━━━ Task input
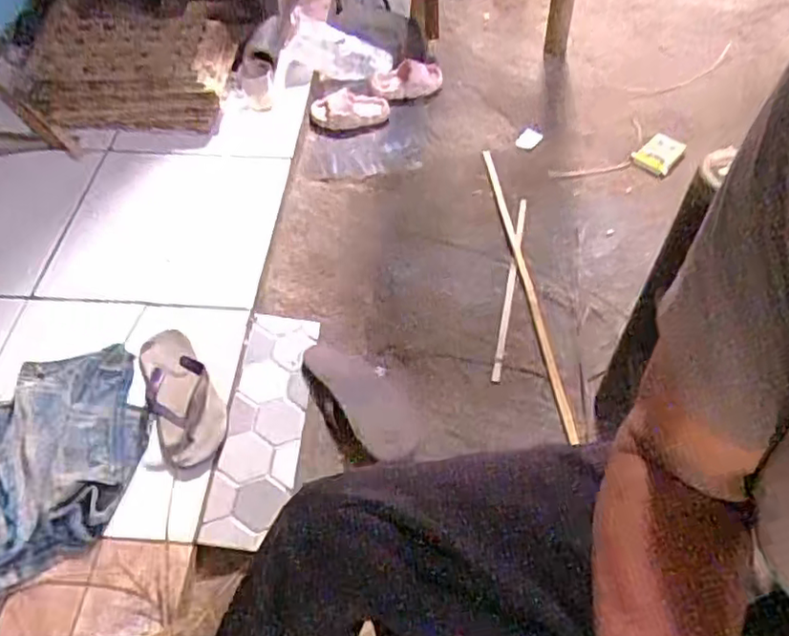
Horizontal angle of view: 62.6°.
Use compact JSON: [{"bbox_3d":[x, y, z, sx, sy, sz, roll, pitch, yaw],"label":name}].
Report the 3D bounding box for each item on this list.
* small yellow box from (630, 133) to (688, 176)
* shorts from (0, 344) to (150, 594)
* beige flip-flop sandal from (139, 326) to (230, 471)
━━━━━━
» **Brief**
The word to look for is "from"; copy out every line of the entries that holds it.

» **Your response**
* small yellow box from (630, 133) to (688, 176)
* shorts from (0, 344) to (150, 594)
* beige flip-flop sandal from (139, 326) to (230, 471)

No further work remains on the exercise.